А потому что, оказывается, между древнегреческим языком Эсхила и новогреческим языком начала XXI века — т.е. почти за две с половиной тысячи лет! — некоторые слова успели утратить одни и усилить или приобрести другие значения. Поэтому мои, как мне казалось, вежливые извинения за ошибку сама хозяйка услышала примерно так: «Как это не помните? Ведь я же с вами тут переспал!» Да даже и не переспал, а гораздо более грубое слово прозвучало.
Через минуту из кухни вышел чрезвычайно грозного вида усатый грек. От его тяжелых кулаков меня спасло только присутствие моего зятя, который сначала довольно долго переводил хозяину мои извинения: мол, в древнегреческом языке глагол «гамартано» (ἁμαρτάνω) понимался иначе. Сегодня это — грех взаимоутоленного сладострастия, а тогда было просто ошибкой, хотя иногда и серьезной.

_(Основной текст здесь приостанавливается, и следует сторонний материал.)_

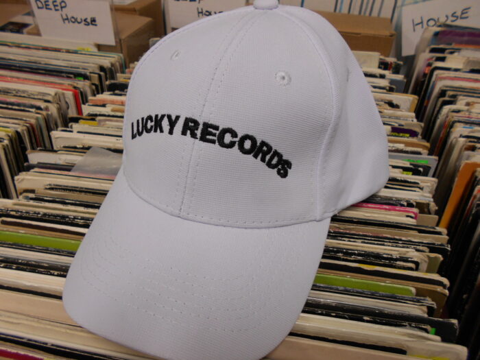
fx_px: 361
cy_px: 180
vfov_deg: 53.1
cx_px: 240
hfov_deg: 67.3
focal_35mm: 26
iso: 125
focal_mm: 4.6
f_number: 3.2
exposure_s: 1/30
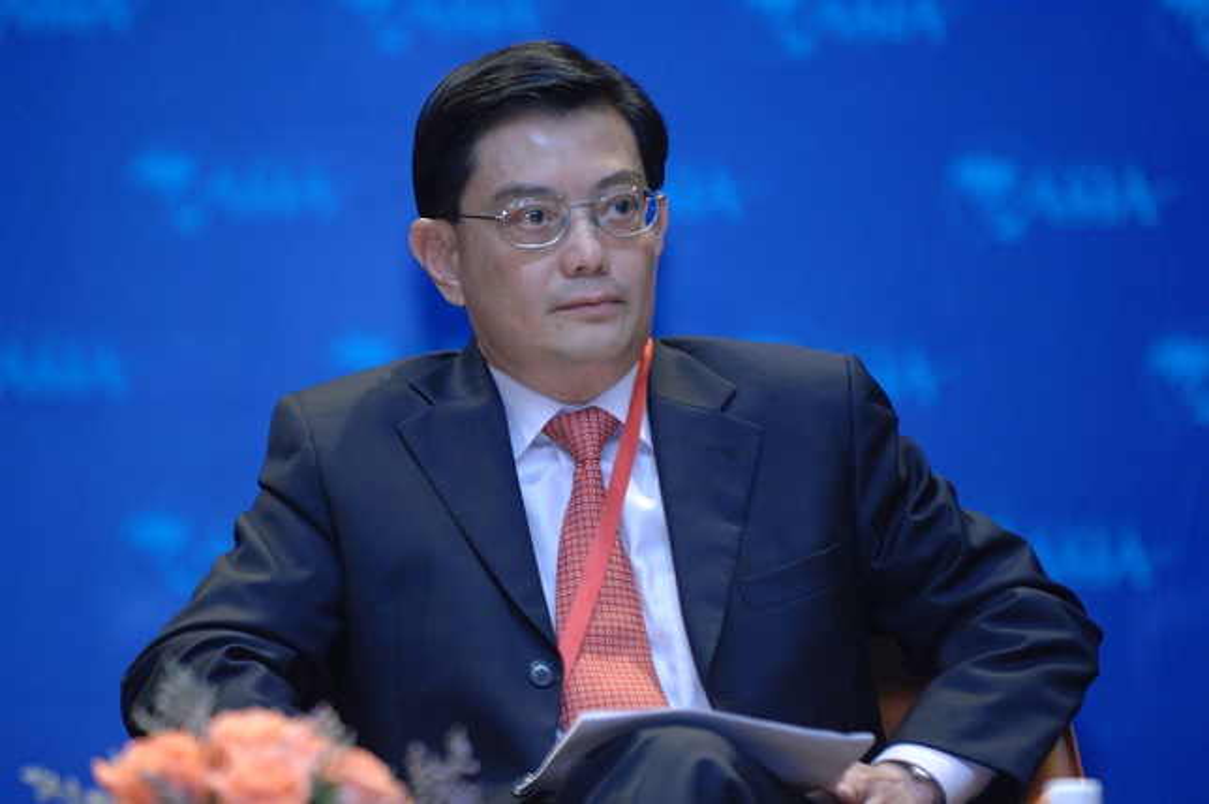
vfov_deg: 4.6
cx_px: 604
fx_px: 10065
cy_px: 402
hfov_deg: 6.9
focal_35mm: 300
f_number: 2.8
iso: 640
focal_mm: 200
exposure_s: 1/100
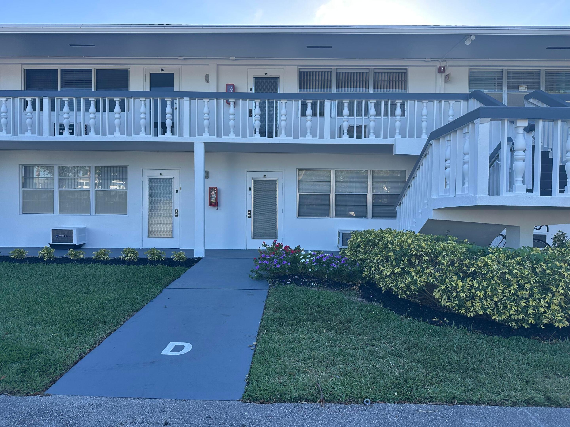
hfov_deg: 71.6
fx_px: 395
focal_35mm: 24
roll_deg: -0.9
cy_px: 214
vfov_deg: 56.8
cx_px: 285
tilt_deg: -0.7
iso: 80
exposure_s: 1/864
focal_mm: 6.86
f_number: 1.78
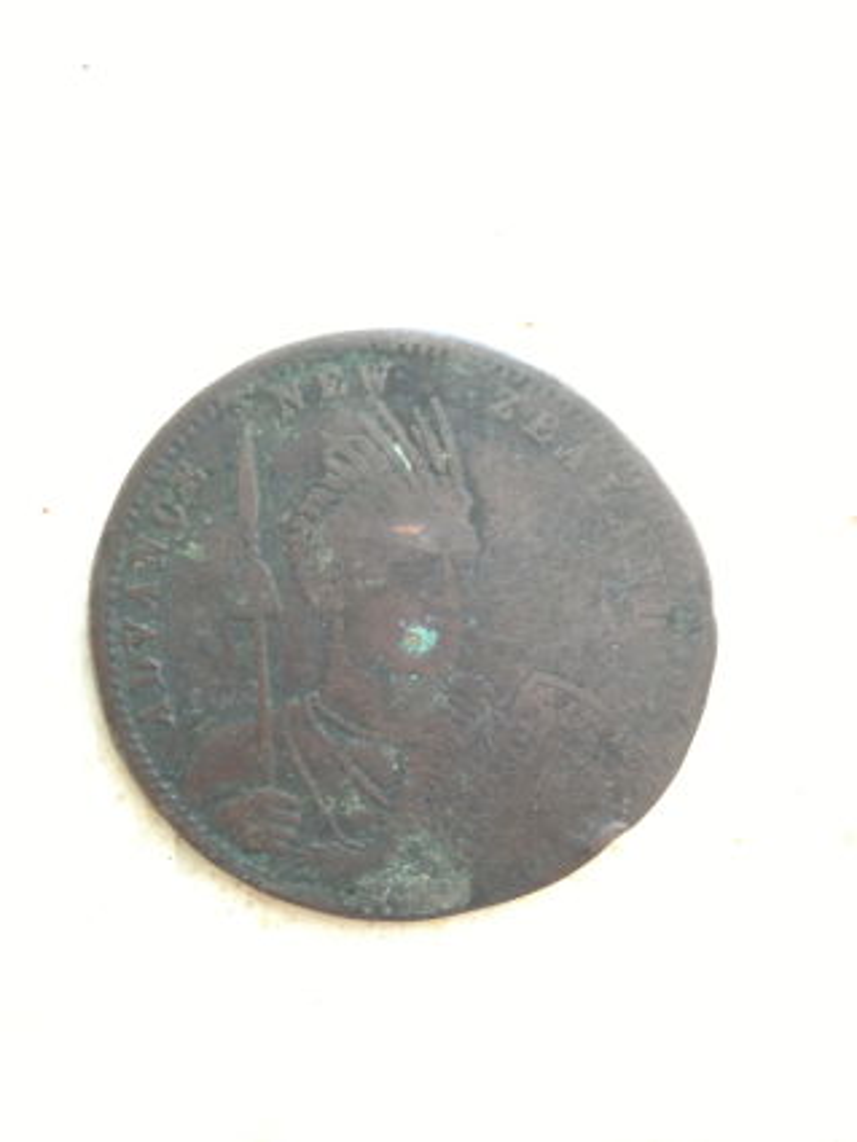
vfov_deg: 52.6
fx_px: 1155
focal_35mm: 35
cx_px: 428
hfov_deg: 40.7
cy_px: 571
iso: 100
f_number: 2.4
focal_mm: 4.28
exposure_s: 1/20
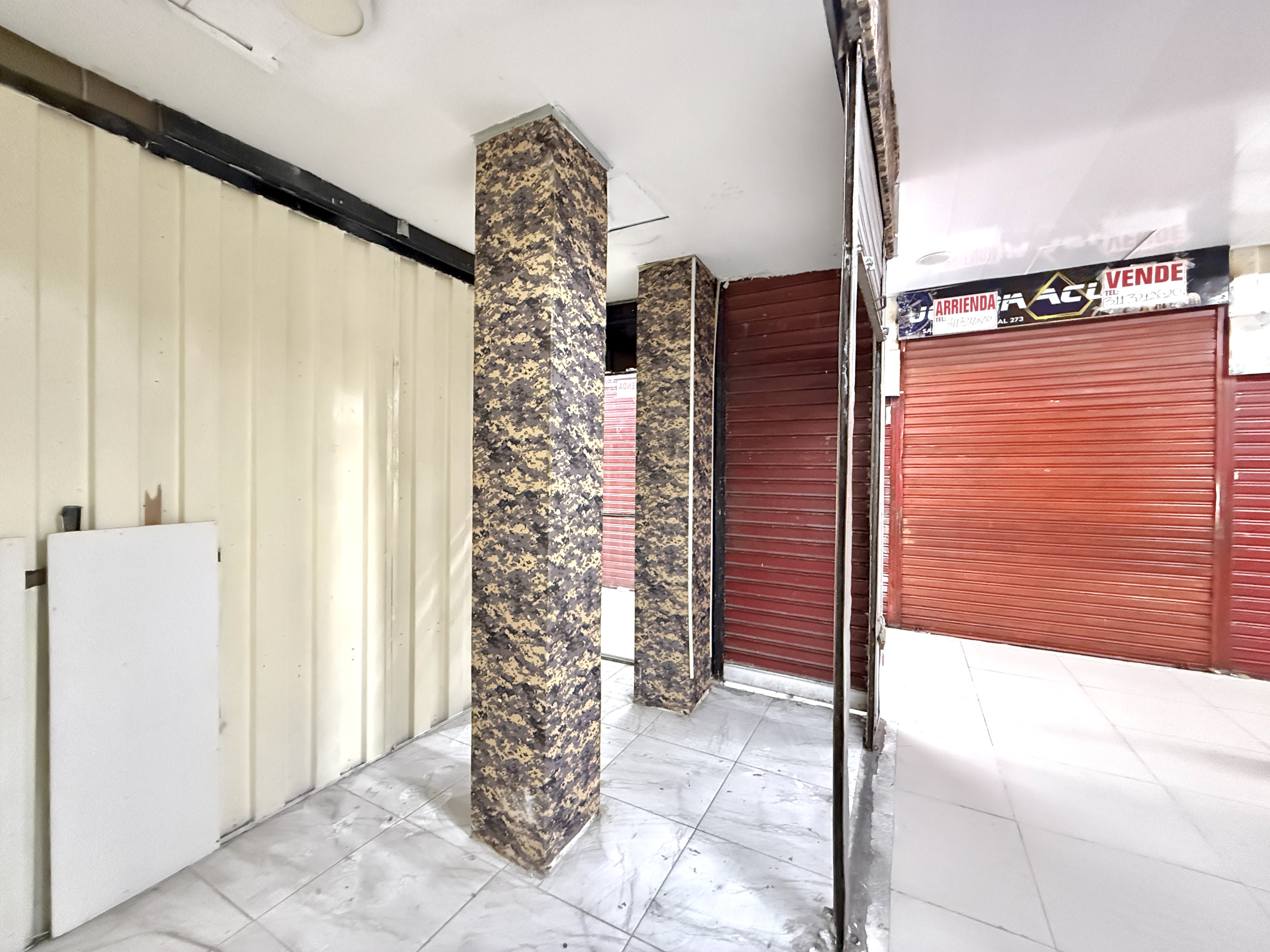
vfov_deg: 85.7
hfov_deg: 102.1
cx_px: 635
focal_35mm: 14
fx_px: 514
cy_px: 476
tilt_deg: -0.6
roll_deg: -0.5
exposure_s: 1/40
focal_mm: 2.22
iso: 1250
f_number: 2.2
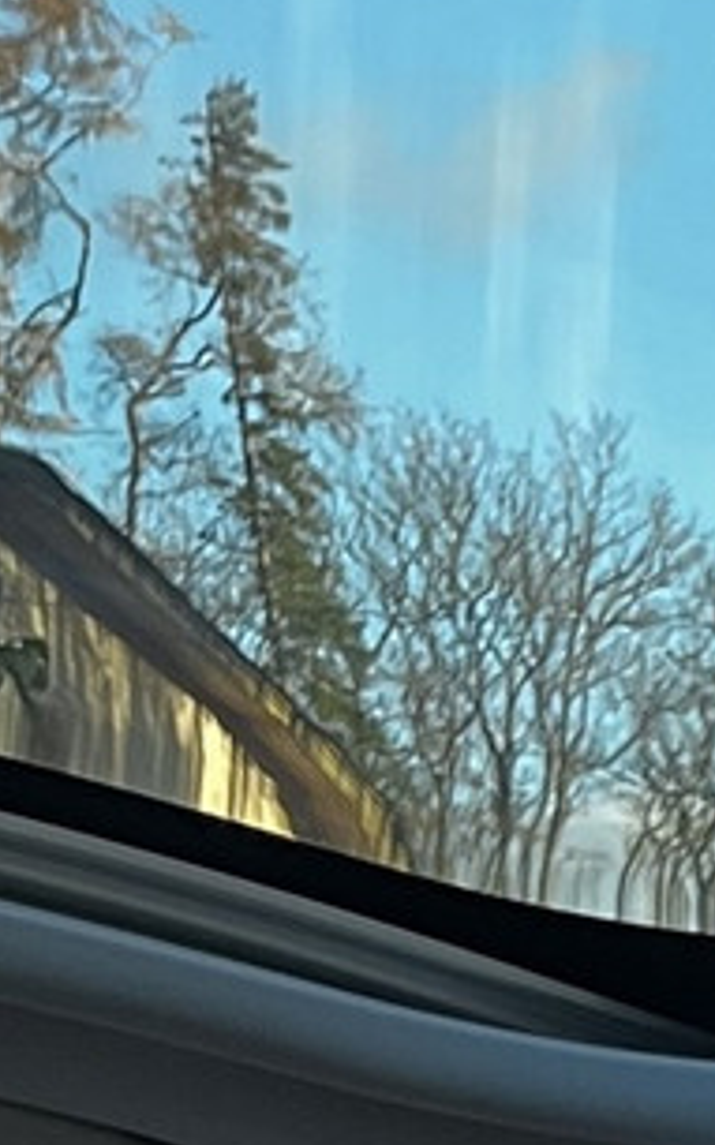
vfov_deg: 12.0
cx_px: 2239
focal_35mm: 144
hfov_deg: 7.8
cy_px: 2638
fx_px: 4494
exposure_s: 1/80
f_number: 1.6
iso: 125
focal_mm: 5.1
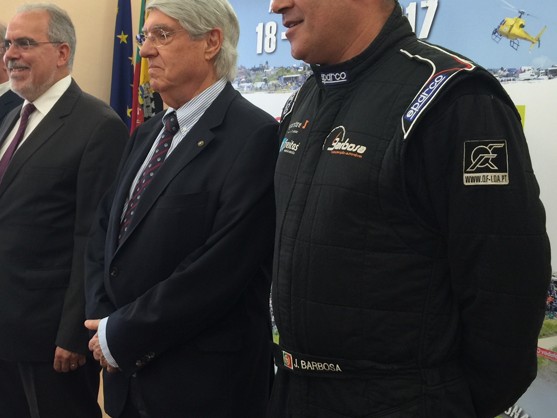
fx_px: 740
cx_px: 201
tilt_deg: -2.7
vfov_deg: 31.5
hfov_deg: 40.9
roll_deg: -1.9
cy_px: 173
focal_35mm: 46
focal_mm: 4.15
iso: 50
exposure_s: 1/17
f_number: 2.2
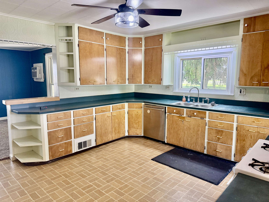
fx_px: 187
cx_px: 134
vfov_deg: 56.8
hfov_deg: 71.6
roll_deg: -0.1
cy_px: 101
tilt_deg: -6.5
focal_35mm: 24
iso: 400
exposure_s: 1/120
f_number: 1.78
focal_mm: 6.76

Хозяин таверны не только не был филологом, но и сообщение о существовании древнегреческого языка счел нелепым фактом моей подпорченной личной биографии. К тому же, как он видел, поврежденной безобразным воспитанием. Каждое следующее мое слово, которое переводил трактирщику мой зять, тот воспринимал как все более изощренное издевательство. Немногочисленные посетители, слышавшие мое неудачное высказывание, давились от смеха. Наконец лопнуло терпение и у зятя. Мне было предложено сесть за стол и стараться хотя бы до конца ужина не пользоваться языком Эсхила и Аристофана для общения с их, так сказать, наследниками в веках. Из дальнейшего короткого обмена репликами я только сумел понять, что зять мой все-таки успокоил хозяина. Правда, ему пришлось объявить меня сумасшедшим, которого привезли на покаяние в Метеоры. Несколько успокоенный хозяин сам стал носить нам вкуснейшую ягнятину и традиционный для греческого застолья набор зелени, феты и фруктов.
Хозяйка, правда, так и не появилась больше в нашем углу таверны, только глаза ее гневно посверкивали отраженным пламенем очага.
А к каждому человеку толмача не приставишь.
Примечание
1 Евгения Абелюк. Реминисценции и их значение в художественном тексте (на материале произведений О. Мандельштама и В. Шаламова). — В: Лингвистика для всех. Зимняя лингвистическая школа — М., 2004. — с. 9-16.